01 DE OUTUBRO DE 2022
BRUNA LOMBARDI
A CRIANÇA QUE TE HABITA
Uma amiga querida, a Miriam, postou recentemente um texto que me doeu, sobre a menina triste que ela foi. Lembra uma infância de brigas, gritos e surras. Uma criança diante da violência. Uma casa de ódio e gritos que a assustaram para o resto da vida. Uma criança que cresceu com muito medo, escondida de pavor, solitária e invisível, como ela escreveu. Que nunca conseguiu se sentir amada ou protegida, nem livre e nem segura, quando todas as meninas em volta pareciam ser. Pareciam ter tudo o que ela nunca teria.
Como se pode crescer com esperança sentindo tamanha rejeição? Como sobreviver com tanta angústia e medo num mundo que é só ameaça? Como essa menina abandonada conseguiu superar, se transformar e achar seu rumo? Ela abriu seu caminho e se tornou uma mulher maravilhosa, com um coração generoso e um trabalho sobre temas relevantes que ajudam a todos.
A criança continua nela. Deve despertar às vezes e ainda provocar momentos de aflição, dor, insegurança. Trazer sentimentos que machucam e teimam em se reacender, como brasas numa lareira. Mas nesse mesmo fogo está a chama de viver, o entusiasmo, o estímulo que reinventamos todos os dias pra encarar a vida.
Sempre teremos incertezas, tempos difíceis. Sustos e surpresas. Lágrimas e euforia. Medos que ainda permanecem e minam nossos passos. Não sabemos onde vai a estrada e vamos caminhando, escolhendo o trajeto, desviando de obstáculos, seguindo sonhos. Mesmo com o vento contra e adversidades, continuamos.
Não podemos mudar o passado, mas podemos construir o presente passo a passo. Uma família pode ser um núcleo de amor e proteção, mas também pode ser um ambiente tóxico e nocivo que marca vidas. A gente se apaixona, junta, casa, tem filhos e de repente, sem se dar conta, se torna responsável pela saúde mental, psíquica e emocional das pessoas desse núcleo.
Muita gente acredita que a compensação financeira substitui presença e afeto, mas sabemos que não. Muita gente reage no impulso da raiva, na explosão diante do problema, sem perceber a consequência que está causando. A energia ruim, o desamor, o ódio, a indiferença, trazem efeitos duros, dores profundas, traumas. A inconsequência gera efeitos indeléveis.
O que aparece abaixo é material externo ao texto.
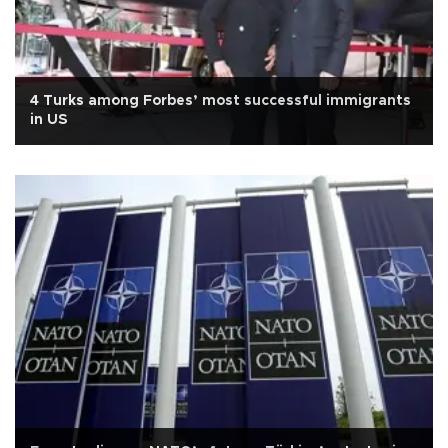
4 Turks among Forbes’ most successful immigrants
in US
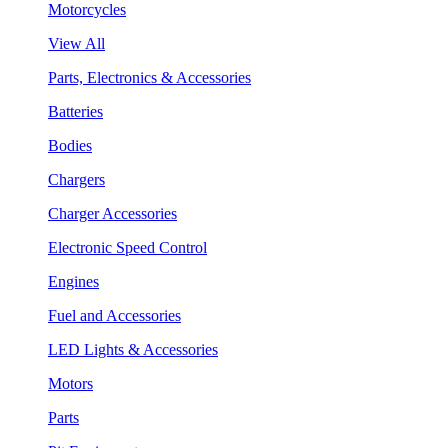
Motorcycles
View All
Parts, Electronics & Accessories
Batteries
Bodies
Chargers
Charger Accessories
Electronic Speed Control
Engines
Fuel and Accessories
LED Lights & Accessories
Motors
Parts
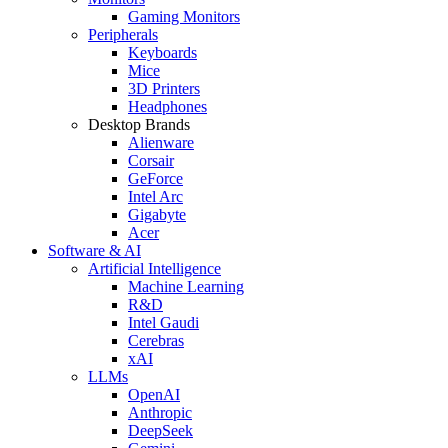
Gaming Monitors
Peripherals
Keyboards
Mice
3D Printers
Headphones
Desktop Brands
Alienware
Corsair
GeForce
Intel Arc
Gigabyte
Acer
Software & AI
Artificial Intelligence
Machine Learning
R&D
Intel Gaudi
Cerebras
xAI
LLMs
OpenAI
Anthropic
DeepSeek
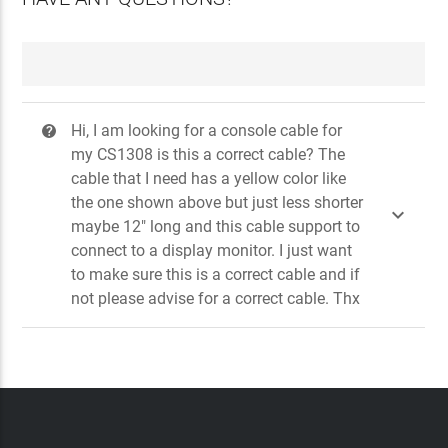
Hi, I am looking for a console cable for
?
my CS1308 is this a correct cable? The
cable that I need has a yellow color like
the one shown above but just less shorter

maybe 12" long and this cable support to
connect to a display monitor. I just want
to make sure this is a correct cable and if
not please advise for a correct cable. Thx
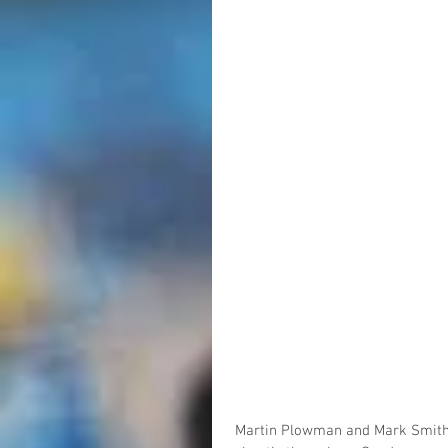
Martin Plowman and Mark Smith 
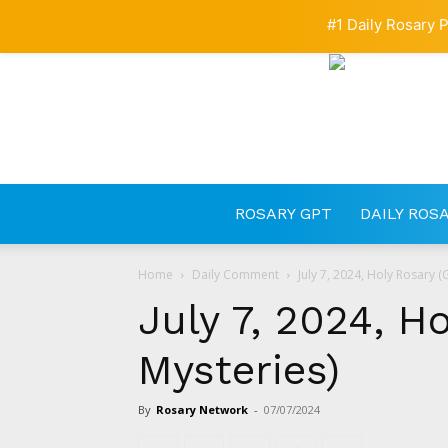
#1 Daily Rosary P
ROSARY GPT
DAILY ROS
Home
Daily Comment
July 7, 2024, Holy Rosary (
July 7, 2024, H
Mysteries)
By
Rosary Network
-
07/07/2024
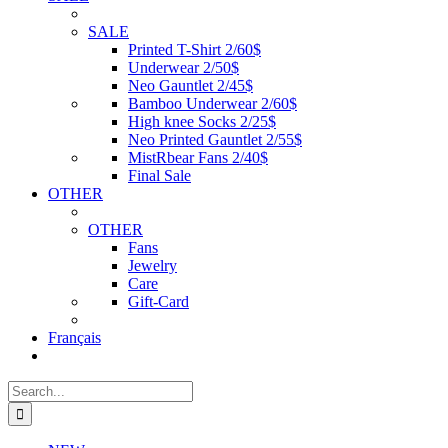
SALE
Printed T-Shirt 2/60$
Underwear 2/50$
Neo Gauntlet 2/45$
Bamboo Underwear 2/60$
High knee Socks 2/25$
Neo Printed Gauntlet 2/55$
MistRbear Fans 2/40$
Final Sale
OTHER
OTHER
Fans
Jewelry
Care
Gift-Card
Français
Search
for:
Tudo o que fazemos e dizemos tem um forte poder. E pra não repetir a história que nos fez mal, precisamos reinventar o amor. Ressignificar o amor para que nos aponte a direção e ilumine as trevas. Que ajude a encontrar os becos escuros onde essa criança assustada continua dentro de nós.
Vamos pegar essa criança pela mão, com muito cuidado. Cuidar dela. Abraçar e dizer que ela pode confiar. A menina que você foi não está mais abandonada porque a mulher que você é, com sua consciência, sua sabedoria, seu aprendizado, agora cuida dessa criança.
A pessoa que você se tornou é capaz de curar esse coração machucado. E você pode agradecer essa criança por tudo o que ela passou e segurou, permitindo que você se tornasse a pessoa que você é. Respire fundo e ame a criança que te habita.